Cronos is a young man’s movie (though del Toro fretted that he was a late starter), but its emotional sophistication is striking. At the film’s heart is the relationship between a reluctant vampire—aging antiques dealer Jesús Gris, played by veteran Argentine actor Federico Luppi—and Aurora (Tamara Shanath, who has made only a handful of subsequent films), the silent, watchful granddaughter who adores him. Infected with eternal life by an ancient insect hidden within an intricate clockwork one, Gris is gradually transformed into a pallid creature who must shun the daylight and drink blood to survive.
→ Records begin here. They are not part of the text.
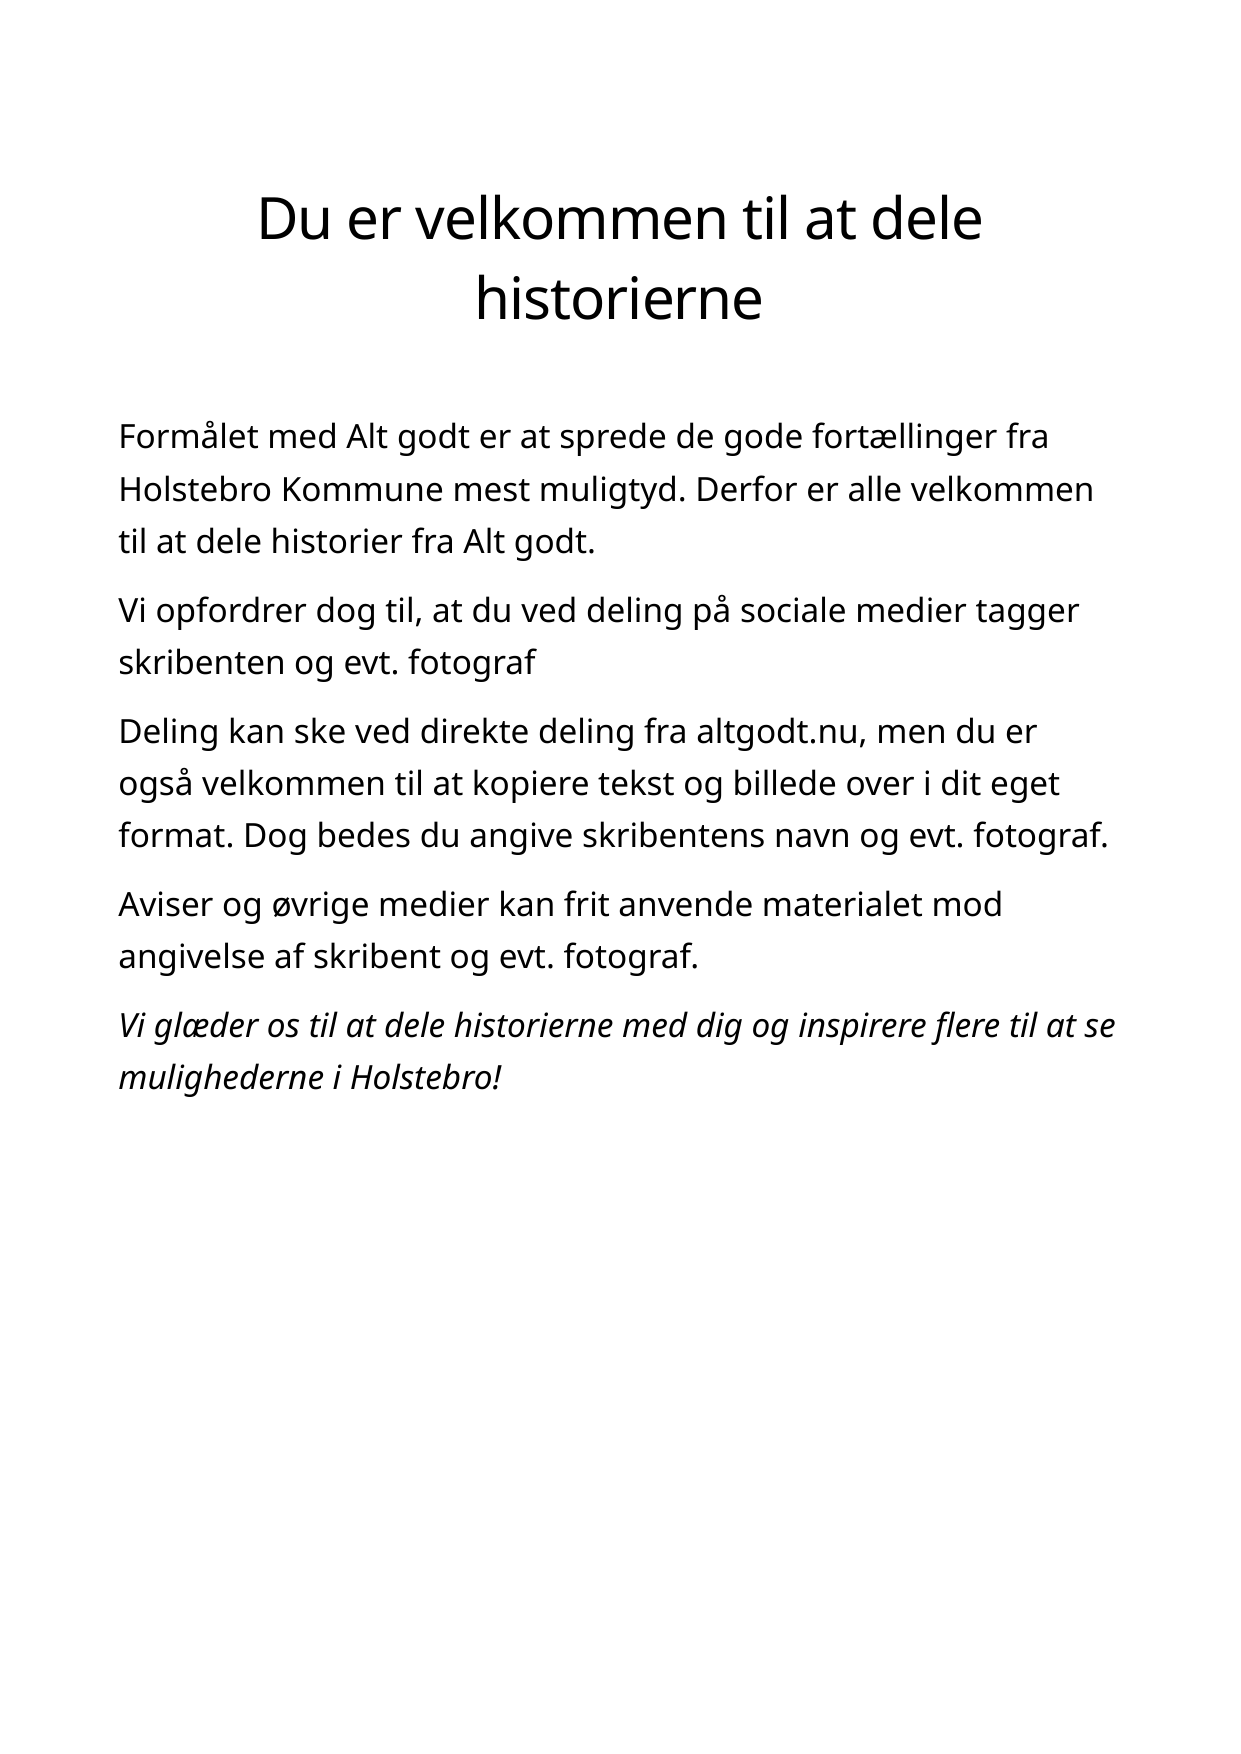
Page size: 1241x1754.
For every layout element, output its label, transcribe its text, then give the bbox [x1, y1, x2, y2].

title Du er velkommen til at dele historierne [118, 177, 1122, 336]
text Deling kan ske ved direkte deling fra altgodt.nu, men du er også velkommen til at kopiere tekst og billede over i dit eget format. Dog bedes du angive skribentens navn og evt. fotograf. [118, 708, 1122, 857]
text Vi glæder os til at dele historierne med dig og inspirere flere til at se mulighederne i Holstebro! [118, 1002, 1122, 1099]
text Aviser og øvrige medier kan frit anvende materialet mod angivelse af skribent og evt. fotograf. [118, 881, 1122, 978]
text Vi opfordrer dog til, at du ved deling på sociale medier tagger skribenten og evt. fotograf [118, 587, 1122, 684]
text Formålet med Alt godt er at sprede de gode fortællinger fra Holstebro Kommune mest muligtyd. Derfor er alle velkommen til at dele historier fra Alt godt. [118, 413, 1122, 563]
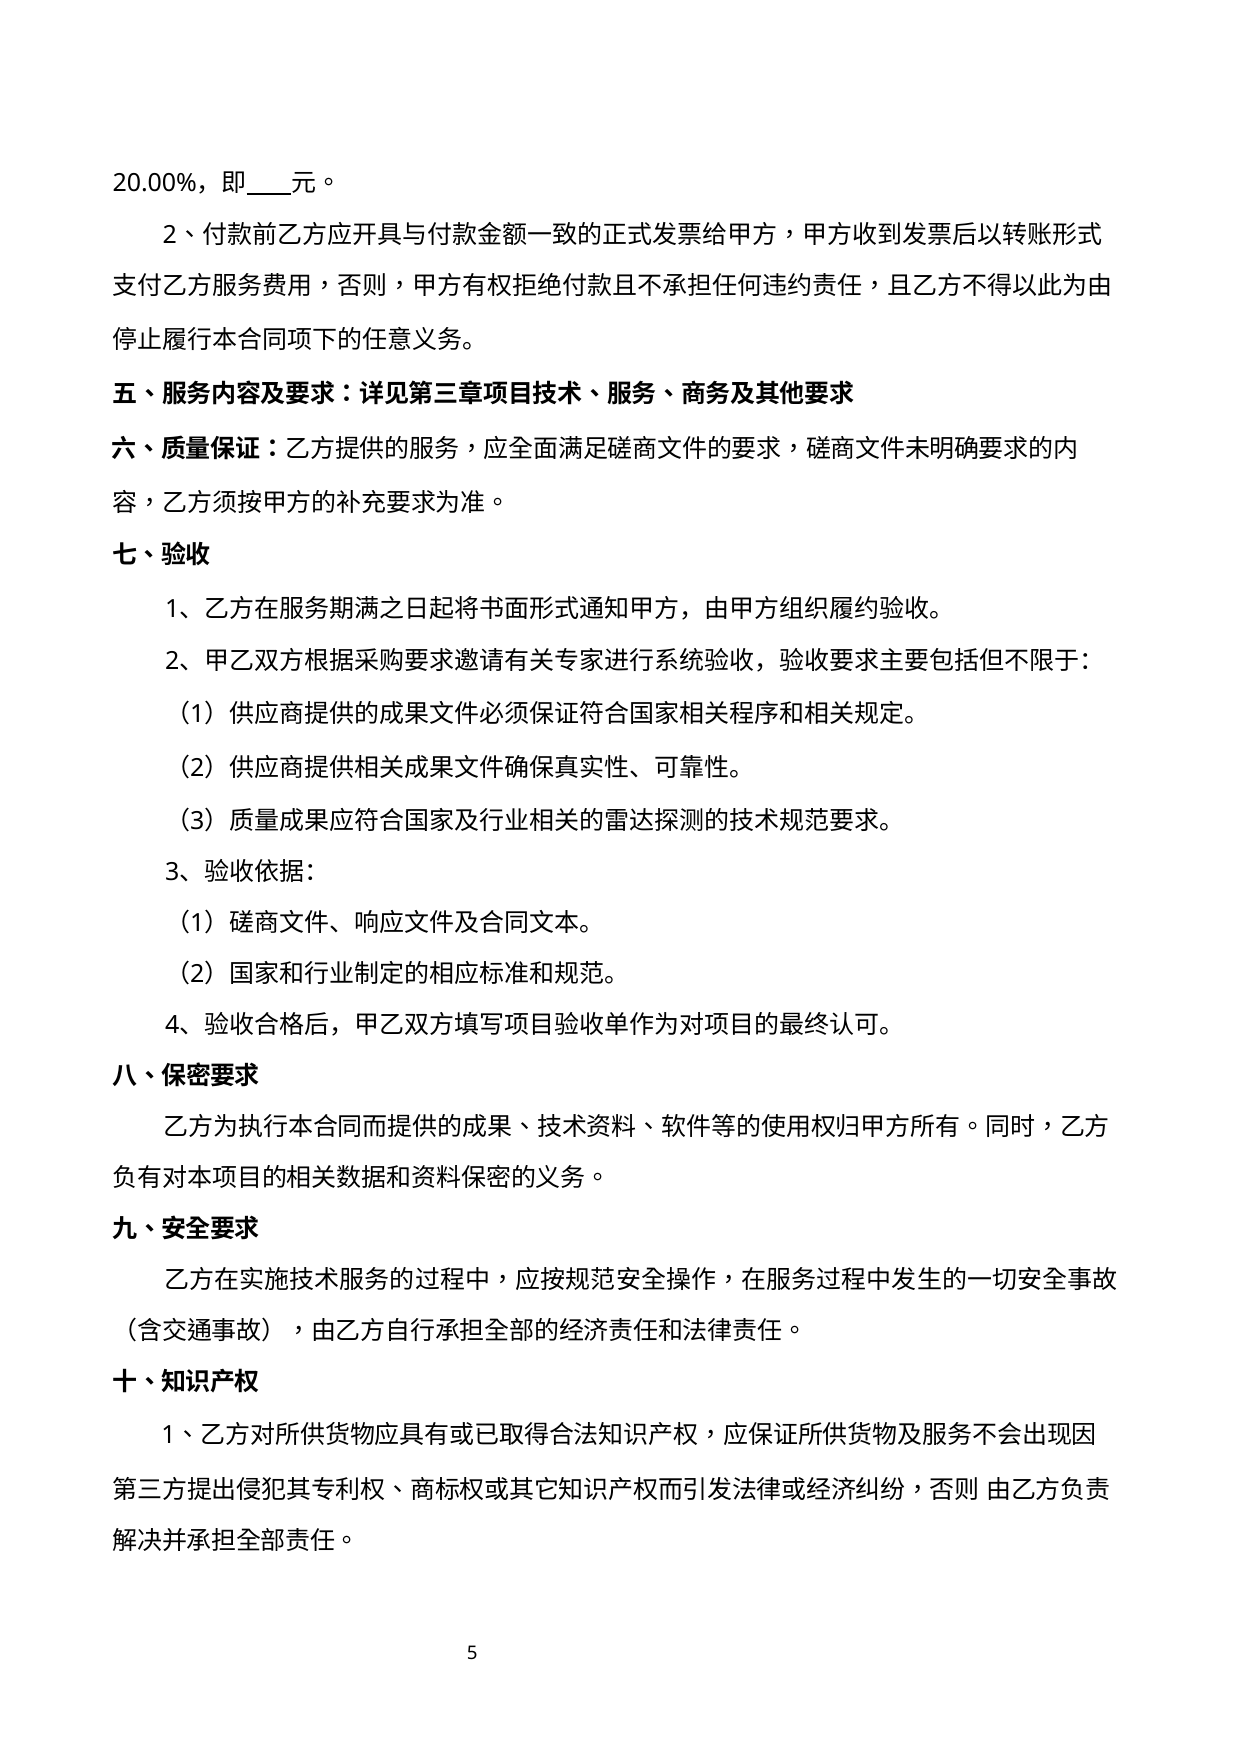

He is hunted by a ruthless thug (Ron Perlman, best known then for the cultish romantic fantasy television series Beauty and the Beast, and later for del Toro’s Hellboy) whose wealthy but infirm uncle covets the cronos device, and he is degraded (dressed in dapper black tie for a New Year’s Eve ball, he can’t resist lapping blood from the men’s room floor), brutalized, and eventually killed . . . except, of course, that he can’t die, and escapes his own cremation to creep home in the pouring rain. If your heart isn’t broken by the scene in which Aurora opens the door and hands her grandpa a fluffy towel, then puts him to bed in a coffinlike toy box with stuffed animals and a plastic dolly for company, your heart is unbreakable.
Del Toro has said that were he to make Cronos now, it would be a very different film. And though that’s no doubt true, it’s hard to imagine its being a better one. In the words of the doomed alchemist who creates the gold bug and learns that immortality comes at a price: suo tempore. Everything in its time.
Maitland McDonagh has written about film for publications ranging from Dance Now to the New York Times and Film Comment. She is the author of four books, including Broken Mirrors/Broken Minds: The Dark Dreams of Dario Argento.